» **DIRECTIONS**: Copy out the entries exactly, and wherever a picture appears, leave it out.

» **DATA**:
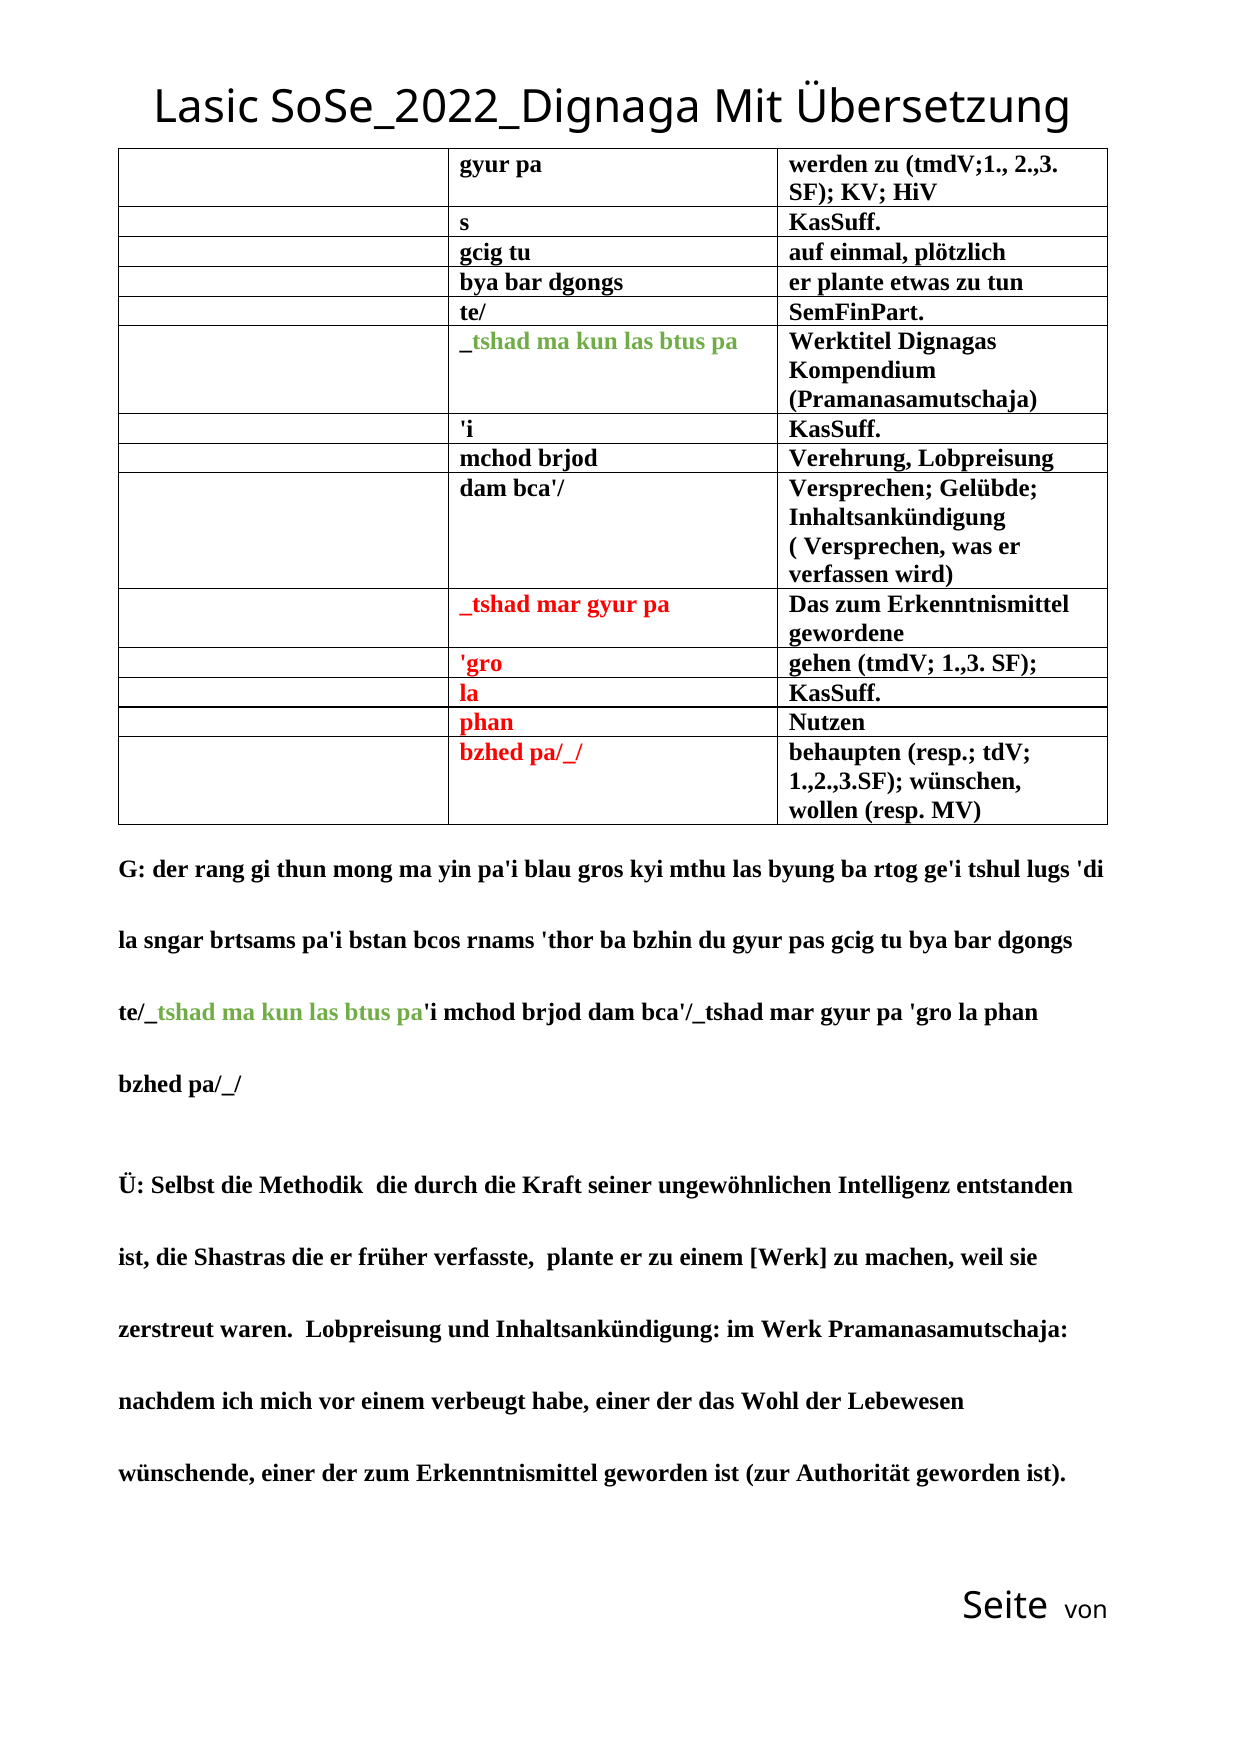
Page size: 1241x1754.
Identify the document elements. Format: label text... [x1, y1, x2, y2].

table_cell er plante etwas zu tun [778, 267, 1107, 296]
table_cell Das zum Erkenntnismittel gewordene [778, 589, 1107, 647]
table_cell [119, 414, 448, 442]
table_cell SemFinPart. [778, 297, 1107, 325]
table_cell mchod brjod [449, 444, 777, 472]
table_cell [119, 473, 448, 588]
table_cell KasSuff. [778, 414, 1107, 442]
table_cell [119, 444, 448, 472]
table_cell KasSuff. [778, 678, 1107, 706]
text G: der rang gi thun mong ma yin pa'i blau gros kyi mthu las byung ba rtog ge'i tshul lugs 'di la sngar brtsams pa'i bstan bcos rnams 'thor ba bzhin du gyur pas gcig tu bya bar dgongs te/_tshad ma kun las btus pa'i mchod brjod dam bca'/_tshad mar gyur pa 'gro la phan bzhed pa/_/ [118, 854, 1107, 1098]
text Ü: Selbst die Methodik die durch die Kraft seiner ungewöhnlichen Intelligenz entstanden ist, die Shastras die er früher verfasste, plante er zu einem [Werk] zu machen, weil sie zerstreut waren. Lobpreisung und Inhaltsankündigung: im Werk Pramanasamutschaja: nachdem ich mich vor einem verbeugt habe, einer der das Wohl der Lebewesen wünschende, einer der zum Erkenntnismittel geworden ist (zur Authorität geworden ist). [118, 1170, 1107, 1487]
table_cell [119, 708, 448, 736]
table_cell auf einmal, plötzlich [778, 237, 1107, 266]
table_cell 'gro [449, 648, 777, 677]
table_cell [119, 678, 448, 706]
table_cell [119, 149, 448, 206]
table_cell [119, 589, 448, 647]
table_cell la [449, 678, 777, 706]
table_cell 'i [449, 414, 777, 442]
table_cell KasSuff. [778, 207, 1107, 236]
table_cell [119, 737, 448, 823]
table_cell Versprechen; Gelübde; Inhaltsankündigung ( Versprechen, was er verfassen wird) [778, 473, 1107, 588]
table_cell Nutzen [778, 708, 1107, 736]
table_cell Verehrung, Lobpreisung [778, 444, 1107, 472]
table_cell [119, 267, 448, 296]
table_cell Werktitel Dignagas Kompendium (Pramanasamutschaja) [778, 326, 1107, 413]
table_cell s [449, 207, 777, 236]
table_cell phan [449, 708, 777, 736]
table_cell bya bar dgongs [449, 267, 777, 296]
table_cell [119, 297, 448, 325]
table_cell [119, 207, 448, 236]
table_cell dam bca'/ [449, 473, 777, 588]
table_cell _tshad mar gyur pa [449, 589, 777, 647]
table_cell [119, 326, 448, 413]
table_cell [119, 237, 448, 266]
table_cell _tshad ma kun las btus pa [449, 326, 777, 413]
table_cell te/ [449, 297, 777, 325]
table_cell gehen (tmdV; 1.,3. SF); [778, 648, 1107, 677]
table_cell bzhed pa/_/ [449, 737, 777, 823]
table_cell [119, 648, 448, 677]
table_cell gyur pa [449, 149, 777, 206]
table_cell werden zu (tmdV;1., 2.,3. SF); KV; HiV [778, 149, 1107, 206]
table_cell behaupten (resp.; tdV; 1.,2.,3.SF); wünschen, wollen (resp. MV) [778, 737, 1107, 823]
table_cell gcig tu [449, 237, 777, 266]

» **RESPONSE AREA**:
Page size: 1241x1754.
Identify the document elements. Format: label text... [x1, y1, x2, y2].

table_cell er plante etwas zu tun [778, 267, 1107, 296]
table_cell Das zum Erkenntnismittel gewordene [778, 589, 1107, 647]
table_cell [119, 414, 448, 442]
table_cell SemFinPart. [778, 297, 1107, 325]
table_cell mchod brjod [449, 444, 777, 472]
table_cell [119, 473, 448, 588]
table_cell KasSuff. [778, 414, 1107, 442]
table_cell [119, 444, 448, 472]
table_cell KasSuff. [778, 678, 1107, 706]
text G: der rang gi thun mong ma yin pa'i blau gros kyi mthu las byung ba rtog ge'i tshul lugs 'di la sngar brtsams pa'i bstan bcos rnams 'thor ba bzhin du gyur pas gcig tu bya bar dgongs te/_tshad ma kun las btus pa'i mchod brjod dam bca'/_tshad mar gyur pa 'gro la phan bzhed pa/_/ [118, 854, 1107, 1098]
text Ü: Selbst die Methodik die durch die Kraft seiner ungewöhnlichen Intelligenz entstanden ist, die Shastras die er früher verfasste, plante er zu einem [Werk] zu machen, weil sie zerstreut waren. Lobpreisung und Inhaltsankündigung: im Werk Pramanasamutschaja: nachdem ich mich vor einem verbeugt habe, einer der das Wohl der Lebewesen wünschende, einer der zum Erkenntnismittel geworden ist (zur Authorität geworden ist). [118, 1170, 1107, 1487]
table_cell [119, 708, 448, 736]
table_cell auf einmal, plötzlich [778, 237, 1107, 266]
table_cell 'gro [449, 648, 777, 677]
table_cell [119, 678, 448, 706]
table_cell [119, 149, 448, 206]
table_cell [119, 589, 448, 647]
table_cell la [449, 678, 777, 706]
table_cell 'i [449, 414, 777, 442]
table_cell KasSuff. [778, 207, 1107, 236]
table_cell [119, 737, 448, 823]
table_cell Versprechen; Gelübde; Inhaltsankündigung ( Versprechen, was er verfassen wird) [778, 473, 1107, 588]
table_cell Nutzen [778, 708, 1107, 736]
table_cell Verehrung, Lobpreisung [778, 444, 1107, 472]
table_cell [119, 267, 448, 296]
table_cell Werktitel Dignagas Kompendium (Pramanasamutschaja) [778, 326, 1107, 413]
table_cell s [449, 207, 777, 236]
table_cell phan [449, 708, 777, 736]
table_cell bya bar dgongs [449, 267, 777, 296]
table_cell [119, 297, 448, 325]
table_cell [119, 207, 448, 236]
table_cell dam bca'/ [449, 473, 777, 588]
table_cell _tshad mar gyur pa [449, 589, 777, 647]
table_cell [119, 326, 448, 413]
table_cell [119, 237, 448, 266]
table_cell _tshad ma kun las btus pa [449, 326, 777, 413]
table_cell te/ [449, 297, 777, 325]
table_cell gehen (tmdV; 1.,3. SF); [778, 648, 1107, 677]
table_cell bzhed pa/_/ [449, 737, 777, 823]
table_cell [119, 648, 448, 677]
table_cell gyur pa [449, 149, 777, 206]
table_cell werden zu (tmdV;1., 2.,3. SF); KV; HiV [778, 149, 1107, 206]
table_cell behaupten (resp.; tdV; 1.,2.,3.SF); wünschen, wollen (resp. MV) [778, 737, 1107, 823]
table_cell gcig tu [449, 237, 777, 266]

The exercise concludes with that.